Beyond the double bounce rule, non volley zone protocol, and some funky scoring, pickleball rules for the most part are quite straightforward and logical.
The double hit rule goes along with the common sense nature of the game. No need to get into slow motion replay to dissect how a ball gets over the net to determine if it is a fault or not. That all being said, there are a couple points to understand about the infamous double hit.
What is a double hit in pickleball?
According to the official USA rulebook 3.A.8 a double hit is defined as: “Hitting the ball twice before it is returned.” Well, that seems easy enough, but digging in a bit further, there are instances of legal and illegal double hits.
Legal Double Hits
Section 11.A of the official rule book states: “Balls can be hit twice, but this must occur during an unintentional, continuous, single-direction stroke, by one player.”

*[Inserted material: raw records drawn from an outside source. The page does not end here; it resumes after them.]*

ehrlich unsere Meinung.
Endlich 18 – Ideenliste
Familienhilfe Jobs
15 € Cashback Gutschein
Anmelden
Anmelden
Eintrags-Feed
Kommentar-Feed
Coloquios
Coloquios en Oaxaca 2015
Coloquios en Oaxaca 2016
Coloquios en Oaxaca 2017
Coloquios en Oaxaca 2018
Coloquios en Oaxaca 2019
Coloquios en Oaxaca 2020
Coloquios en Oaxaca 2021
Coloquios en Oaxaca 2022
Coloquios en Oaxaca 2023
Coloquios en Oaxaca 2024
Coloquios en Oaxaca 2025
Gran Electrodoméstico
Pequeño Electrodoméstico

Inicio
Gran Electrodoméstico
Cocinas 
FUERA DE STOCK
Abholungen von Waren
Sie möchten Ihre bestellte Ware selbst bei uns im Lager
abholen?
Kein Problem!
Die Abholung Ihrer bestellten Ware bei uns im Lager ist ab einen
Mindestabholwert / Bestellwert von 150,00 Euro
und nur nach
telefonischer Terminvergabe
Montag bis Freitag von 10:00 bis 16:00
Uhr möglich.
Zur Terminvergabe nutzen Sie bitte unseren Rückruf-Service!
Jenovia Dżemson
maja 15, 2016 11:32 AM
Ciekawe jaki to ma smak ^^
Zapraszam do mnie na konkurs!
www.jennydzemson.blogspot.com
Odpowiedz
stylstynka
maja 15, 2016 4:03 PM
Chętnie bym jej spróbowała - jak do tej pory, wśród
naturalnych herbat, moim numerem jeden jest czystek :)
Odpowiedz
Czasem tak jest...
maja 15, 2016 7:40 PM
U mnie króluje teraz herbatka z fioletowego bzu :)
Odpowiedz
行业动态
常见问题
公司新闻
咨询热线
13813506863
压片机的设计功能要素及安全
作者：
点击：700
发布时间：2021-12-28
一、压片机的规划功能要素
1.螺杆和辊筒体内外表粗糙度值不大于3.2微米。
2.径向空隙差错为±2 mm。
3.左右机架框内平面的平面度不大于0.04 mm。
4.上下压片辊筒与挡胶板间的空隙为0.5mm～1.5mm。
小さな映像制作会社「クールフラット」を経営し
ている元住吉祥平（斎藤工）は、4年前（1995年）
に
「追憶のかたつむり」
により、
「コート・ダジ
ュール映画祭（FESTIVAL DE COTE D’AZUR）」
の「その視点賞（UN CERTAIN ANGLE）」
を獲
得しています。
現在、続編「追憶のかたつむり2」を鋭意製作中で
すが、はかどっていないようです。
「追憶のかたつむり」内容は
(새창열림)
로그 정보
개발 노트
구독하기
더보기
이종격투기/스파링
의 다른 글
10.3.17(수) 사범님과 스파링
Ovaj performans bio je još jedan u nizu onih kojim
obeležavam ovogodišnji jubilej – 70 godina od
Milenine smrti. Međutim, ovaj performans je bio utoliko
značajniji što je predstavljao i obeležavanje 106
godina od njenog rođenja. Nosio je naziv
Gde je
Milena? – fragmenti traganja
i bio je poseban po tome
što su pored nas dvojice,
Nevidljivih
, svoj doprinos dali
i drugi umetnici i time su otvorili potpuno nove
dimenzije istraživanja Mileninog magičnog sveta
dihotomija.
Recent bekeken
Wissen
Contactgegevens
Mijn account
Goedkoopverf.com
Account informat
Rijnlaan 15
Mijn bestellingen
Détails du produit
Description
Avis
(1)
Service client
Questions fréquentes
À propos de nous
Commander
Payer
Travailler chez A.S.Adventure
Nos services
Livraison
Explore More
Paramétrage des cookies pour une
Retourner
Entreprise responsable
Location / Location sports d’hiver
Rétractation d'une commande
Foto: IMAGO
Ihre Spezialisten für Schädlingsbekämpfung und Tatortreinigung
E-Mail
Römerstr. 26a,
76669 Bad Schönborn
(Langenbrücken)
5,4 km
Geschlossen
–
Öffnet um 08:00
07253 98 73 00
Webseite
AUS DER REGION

This rule applies to all volleys, drives, drops, serves, and returns. Additionally, since the hand/wrist area are fair game in pickleball, this rule includes instances where a ball strikes the hand area, hits the same paddle, and goes forward in a fluid motion.
Illegal Double Hits
Section 11.A goes on to state: “If the stroke made while performing the serve or during a rally is deliberately not continuous, or not in a single direction, or the ball is struck by a second player, it is a fault.“
A fault will be given to the offending player or players if a double hit in pickleball is found to violate any of these requirements, including being purposeful, not continuous, multidirectional, hit by two players, or all of the above. If the serving team is found guilty of the double hit, the penalty is a loss of serve. The serving team wins the rally and the point if it is committed by the opposing team.
Unless a double hit is deliberate, disjointed, or involves more than one player, it is a-okay. So get out there, and pickle on.